Sunday, November 16, 2014

Regarding ShirtGate

Overall his shirt would have been considered inappropriate at a lot of workplace (including my own).

OTOH, I do tend to cut techie/geeky people some slack with respect to their intentions. I don't think he meant to deliberately send an anti-woman message. Rather, it's more like if he had worn a t-shirt with one of those retro Wonder Woman images on it -- wearing a costume meant to highlight her anatomy, but clearly inconvenient for fighting actual supervillains (see below).

Taylor undoubtedly thought his shirt was non-offensive, even if others might see it differently. In turn,  I might have regarded his shirt as worthy of a couple of minor eyerolls, then moving on.
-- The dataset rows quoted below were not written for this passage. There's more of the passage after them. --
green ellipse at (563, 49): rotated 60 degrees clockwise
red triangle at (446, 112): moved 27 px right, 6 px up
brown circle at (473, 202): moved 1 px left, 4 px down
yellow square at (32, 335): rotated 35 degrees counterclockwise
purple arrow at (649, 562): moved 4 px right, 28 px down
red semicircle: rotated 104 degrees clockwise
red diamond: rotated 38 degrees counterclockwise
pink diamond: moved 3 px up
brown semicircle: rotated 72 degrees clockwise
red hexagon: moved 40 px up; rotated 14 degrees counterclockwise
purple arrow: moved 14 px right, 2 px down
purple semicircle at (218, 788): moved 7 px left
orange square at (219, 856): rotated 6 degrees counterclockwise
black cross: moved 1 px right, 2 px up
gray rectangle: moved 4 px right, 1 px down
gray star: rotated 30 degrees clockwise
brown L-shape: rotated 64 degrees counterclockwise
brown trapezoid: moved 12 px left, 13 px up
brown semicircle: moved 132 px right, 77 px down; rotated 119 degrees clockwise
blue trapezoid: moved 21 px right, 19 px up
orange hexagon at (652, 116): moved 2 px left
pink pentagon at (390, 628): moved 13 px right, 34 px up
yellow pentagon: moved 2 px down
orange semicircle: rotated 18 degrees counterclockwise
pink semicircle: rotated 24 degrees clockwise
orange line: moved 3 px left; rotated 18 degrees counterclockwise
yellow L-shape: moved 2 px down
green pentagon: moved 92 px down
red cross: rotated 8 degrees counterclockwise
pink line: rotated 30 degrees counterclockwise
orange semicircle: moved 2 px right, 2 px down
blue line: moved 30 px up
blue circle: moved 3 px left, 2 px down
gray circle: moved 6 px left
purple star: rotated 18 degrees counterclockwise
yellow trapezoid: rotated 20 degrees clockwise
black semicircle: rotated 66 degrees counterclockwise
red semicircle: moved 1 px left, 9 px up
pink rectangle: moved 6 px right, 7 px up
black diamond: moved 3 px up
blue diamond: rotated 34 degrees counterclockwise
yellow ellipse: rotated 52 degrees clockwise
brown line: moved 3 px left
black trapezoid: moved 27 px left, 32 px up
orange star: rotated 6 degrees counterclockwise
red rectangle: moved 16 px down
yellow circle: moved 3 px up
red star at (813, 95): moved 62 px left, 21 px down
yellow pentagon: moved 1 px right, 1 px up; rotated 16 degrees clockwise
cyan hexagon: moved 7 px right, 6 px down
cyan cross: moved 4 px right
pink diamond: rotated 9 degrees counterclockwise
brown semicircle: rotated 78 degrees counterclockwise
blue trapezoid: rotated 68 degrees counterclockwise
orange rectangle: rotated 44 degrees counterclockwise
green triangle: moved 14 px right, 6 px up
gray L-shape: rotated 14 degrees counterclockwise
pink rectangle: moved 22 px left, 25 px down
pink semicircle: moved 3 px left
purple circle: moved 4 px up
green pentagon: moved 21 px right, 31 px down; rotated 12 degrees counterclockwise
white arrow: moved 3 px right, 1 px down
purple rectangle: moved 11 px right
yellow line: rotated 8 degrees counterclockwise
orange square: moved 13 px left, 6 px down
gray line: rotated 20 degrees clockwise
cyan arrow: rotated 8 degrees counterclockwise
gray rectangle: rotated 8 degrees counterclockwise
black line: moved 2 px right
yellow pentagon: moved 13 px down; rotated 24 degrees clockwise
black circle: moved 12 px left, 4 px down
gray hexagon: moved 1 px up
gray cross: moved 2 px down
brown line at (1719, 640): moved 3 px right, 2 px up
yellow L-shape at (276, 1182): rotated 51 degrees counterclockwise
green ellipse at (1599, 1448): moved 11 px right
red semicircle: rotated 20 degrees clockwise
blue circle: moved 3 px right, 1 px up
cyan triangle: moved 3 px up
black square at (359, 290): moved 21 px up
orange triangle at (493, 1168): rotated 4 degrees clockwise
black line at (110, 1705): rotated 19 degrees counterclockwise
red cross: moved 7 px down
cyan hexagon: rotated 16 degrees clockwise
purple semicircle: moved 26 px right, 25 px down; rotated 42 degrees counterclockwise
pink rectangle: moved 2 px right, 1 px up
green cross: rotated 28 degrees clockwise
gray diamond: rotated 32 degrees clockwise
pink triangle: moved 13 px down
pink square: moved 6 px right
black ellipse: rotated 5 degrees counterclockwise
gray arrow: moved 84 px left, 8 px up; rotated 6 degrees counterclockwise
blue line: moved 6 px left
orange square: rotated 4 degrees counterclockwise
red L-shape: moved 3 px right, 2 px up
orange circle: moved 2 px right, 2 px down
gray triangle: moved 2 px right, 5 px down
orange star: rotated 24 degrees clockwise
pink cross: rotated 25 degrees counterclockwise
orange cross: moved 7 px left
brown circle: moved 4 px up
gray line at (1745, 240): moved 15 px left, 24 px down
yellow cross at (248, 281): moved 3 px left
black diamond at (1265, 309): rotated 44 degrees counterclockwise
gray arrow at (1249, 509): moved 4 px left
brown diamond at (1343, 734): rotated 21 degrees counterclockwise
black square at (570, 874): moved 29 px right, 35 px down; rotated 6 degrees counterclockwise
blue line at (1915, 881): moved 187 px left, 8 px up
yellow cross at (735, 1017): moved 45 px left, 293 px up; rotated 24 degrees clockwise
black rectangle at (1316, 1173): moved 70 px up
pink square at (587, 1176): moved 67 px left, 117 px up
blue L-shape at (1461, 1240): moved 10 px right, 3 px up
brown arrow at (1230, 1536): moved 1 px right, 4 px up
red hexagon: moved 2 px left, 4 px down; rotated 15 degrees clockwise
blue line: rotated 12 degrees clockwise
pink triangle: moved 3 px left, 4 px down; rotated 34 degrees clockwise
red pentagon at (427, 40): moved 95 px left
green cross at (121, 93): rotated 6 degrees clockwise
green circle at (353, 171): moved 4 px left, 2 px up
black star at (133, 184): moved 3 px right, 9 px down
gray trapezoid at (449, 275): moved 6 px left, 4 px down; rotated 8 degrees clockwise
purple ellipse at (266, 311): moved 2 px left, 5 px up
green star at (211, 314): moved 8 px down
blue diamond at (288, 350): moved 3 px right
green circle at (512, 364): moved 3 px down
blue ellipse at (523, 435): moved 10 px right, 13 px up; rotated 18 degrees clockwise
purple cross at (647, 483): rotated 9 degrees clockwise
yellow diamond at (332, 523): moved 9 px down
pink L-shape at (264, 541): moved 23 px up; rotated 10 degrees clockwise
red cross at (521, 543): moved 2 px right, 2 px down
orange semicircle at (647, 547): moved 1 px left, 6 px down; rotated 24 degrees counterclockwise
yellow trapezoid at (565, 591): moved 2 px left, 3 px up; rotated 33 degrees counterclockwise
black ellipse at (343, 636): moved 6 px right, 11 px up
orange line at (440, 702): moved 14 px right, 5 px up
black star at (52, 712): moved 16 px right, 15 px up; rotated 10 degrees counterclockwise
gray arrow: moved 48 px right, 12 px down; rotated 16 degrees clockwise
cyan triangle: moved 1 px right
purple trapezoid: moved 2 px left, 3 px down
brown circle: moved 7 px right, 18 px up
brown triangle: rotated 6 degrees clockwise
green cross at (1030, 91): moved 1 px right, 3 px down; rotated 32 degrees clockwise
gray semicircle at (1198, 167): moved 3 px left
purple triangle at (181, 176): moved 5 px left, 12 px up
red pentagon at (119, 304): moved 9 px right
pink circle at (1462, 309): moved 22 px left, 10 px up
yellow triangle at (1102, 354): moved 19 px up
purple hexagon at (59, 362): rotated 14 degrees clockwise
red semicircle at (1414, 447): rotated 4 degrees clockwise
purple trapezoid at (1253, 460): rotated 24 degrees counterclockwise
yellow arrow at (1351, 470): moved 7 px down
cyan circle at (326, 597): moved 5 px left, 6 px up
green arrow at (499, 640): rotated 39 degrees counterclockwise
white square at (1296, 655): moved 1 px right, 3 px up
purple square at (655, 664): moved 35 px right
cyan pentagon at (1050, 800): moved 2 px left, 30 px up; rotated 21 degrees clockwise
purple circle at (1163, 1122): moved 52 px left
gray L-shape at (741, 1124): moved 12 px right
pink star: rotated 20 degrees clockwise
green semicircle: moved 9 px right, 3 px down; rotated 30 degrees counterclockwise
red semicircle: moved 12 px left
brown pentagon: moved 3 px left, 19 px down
I've been very surprised at the intensity and vehemence of the attacks against Taylor. I get what his critics are objecting too, but there seems something oddly disproportionate about the reaction relative to the magnitude of his deed. And I think that reflects something unhealthy about our culture -- but which I don't quite have a full handle on.

Update: For some reason, I had the scientist's name wrong -- it should be Taylor, not Martin!

Update #2: I wanted to post this thoughtful dissenting response from a female friend who is also a programmer (quoted with her permission):
I've worked with a lot of clueless poorly dressing geeks... Not a single one of them would wear a shirt like that to work. If they did their manager would do his job and tell them to change. The bigger problem here isn't that a lone man wore the shirt. It's that his management let him wear it on national TV... And if he is a manager then he should have known better.

As to why people would blow up over it?? The fact that it so casually was allowed to happen and so many of you think it's not a big deal is why. I've been lucky to not have to deal with the sexism that my fellow female programmers have had to.. But I know in the wrong company or place it is there.

This man took an amazing scientific achievement and at the same time knowingly or unknowingly slapped down thousands of woman who have worked to keep that type of imagery out of their work place. How the $&@? Can I let my little girls see that news conference with that shirt? People aren't yelling to destroy the achievement. They are yelling because they are shocked it was allowed to happen with such an achievement. The achievement deserved honor and not degrading imagery.

Imagine if it had been men in speedos or something that made another race look stupid. Would you still think it not a big deal? Women are extra angry because when it should be getting better junk like this keeps happening... And so many just give us the "oh there she goes again overreacting" stereotype.